After being advised to go to Switzerland to improve his French, he studied Industrial Management at the University of Neuchâtel.

"My first real job was actually with Omega, in 1968, after university. I just answered an ad in the paper. I had no dream to work for a watch company and I knew nothing about watches.”

Tellingly, an early role had Stephen responsible for monitoring the first moon landing in 1969, listening for any mention of Omega, which had supplied the timepieces. When the result came back - “zero” - senior management was delighted, as it meant nothing had malfunctioned. He took the same attitude successfully into the 2012 London Olympics: seeking no mention of the name (implying no issues with timing) but plenty of visual exposure on almost every event.

Stephen moved to Audemars Piguet in 1974 and by 1989 was Joint Chairman. He headed onto Jaeger LeCoultre until 1997 when he returned to the Swatch Group as President of Blancpain, before moving back “home” to Omega two years later. Having missed the “quartz crisis” of the ‘80s and ’90s, which damaged the Omega brand, he has overseen a massive resurgence in the company. This was achieved primarily through focusing on reestablishing the brand’s manufacturing bona fides, largely driven by the Daniels Co-Axial escapement, and the very astute selection of celebrity ambassadors, to the point where it is now seen as the crown jewel of the Swatch Group.
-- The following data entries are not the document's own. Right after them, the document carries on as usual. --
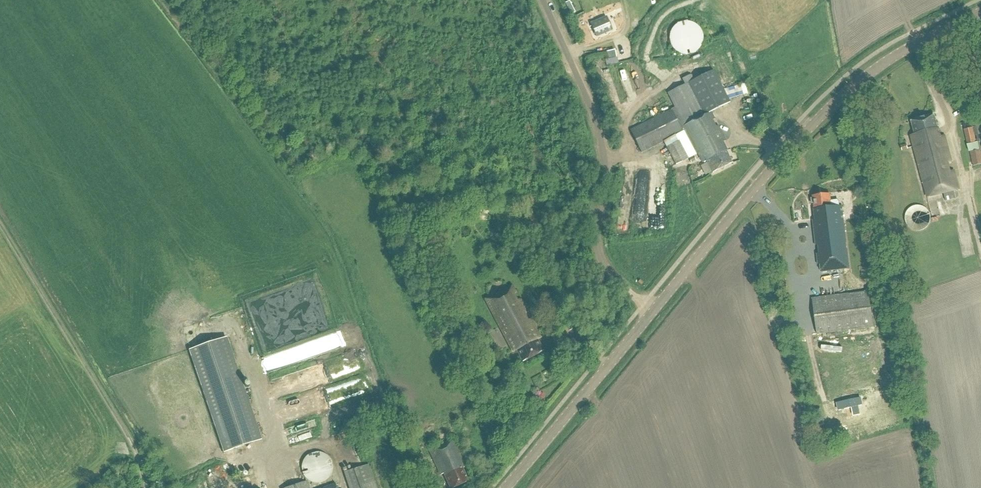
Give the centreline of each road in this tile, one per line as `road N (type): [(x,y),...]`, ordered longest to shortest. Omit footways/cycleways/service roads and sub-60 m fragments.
road 1 (tertiary): [(653,311),(851,88),(980,14)]
road 2 (unclassified): [(653,311),(603,268),(600,136),(543,0)]
road 3 (tertiary): [(506,487),(653,311)]

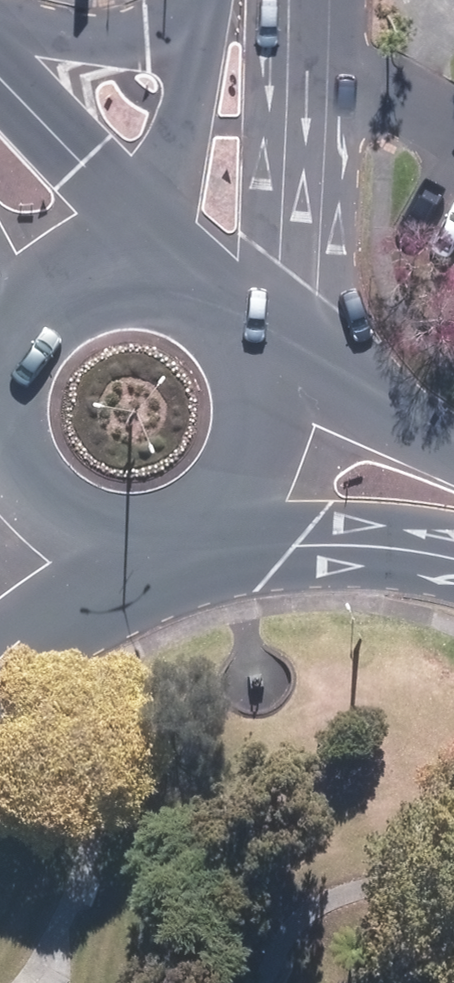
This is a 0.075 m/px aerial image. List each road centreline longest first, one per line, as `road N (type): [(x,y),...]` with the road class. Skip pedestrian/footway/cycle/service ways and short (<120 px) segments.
road 1 (secondary): [(0,65),(86,152),(199,294)]
road 2 (secondary): [(453,535),(222,515)]
road 3 (secondary): [(174,543),(42,637),(0,683)]
road 4 (secondary): [(259,368),(453,462)]
road 5 (secondary): [(174,543),(124,550),(75,539),(33,511),(0,459)]
road 6 (secondary): [(17,332),(51,299),(95,279),(130,275),(199,294)]
road 7 (secondary): [(0,24),(197,32)]
road 8 (secondary): [(259,368),(267,429),(255,471),(222,515)]

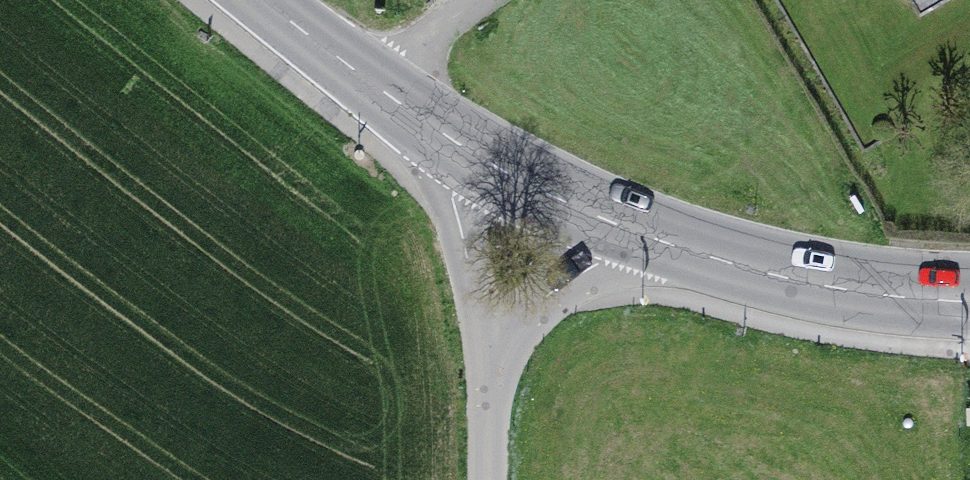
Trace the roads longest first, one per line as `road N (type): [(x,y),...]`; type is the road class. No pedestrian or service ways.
road 1 (secondary): [(969,300),(829,286),(624,227)]
road 2 (secondary): [(472,152),(265,0)]
road 3 (unclassified): [(472,152),(460,196),(498,321)]
road 4 (secondary): [(624,227),(526,186),(472,152)]
road 5 (unclassified): [(498,321),(536,289),(599,263),(624,227)]
road 6 (unclassified): [(482,479),(482,392),(498,321)]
Over the previous few days we’ve been chatting informally, whilst attending the PGA Championship and also at a series of events Omega have been hosting in and around Louisville for their top clients. He’s not content to sit in the boardroom and is clearly in his element at these events. Charming, urbane, with a dry, laconic sense of humour, he is the consummate host. He has a quirky mix of Swiss reserve coupled with a willingness to simply say what he thinks (much to the chagrin of his corporate minders), usually with a disarming grin. It’s fun and infectious.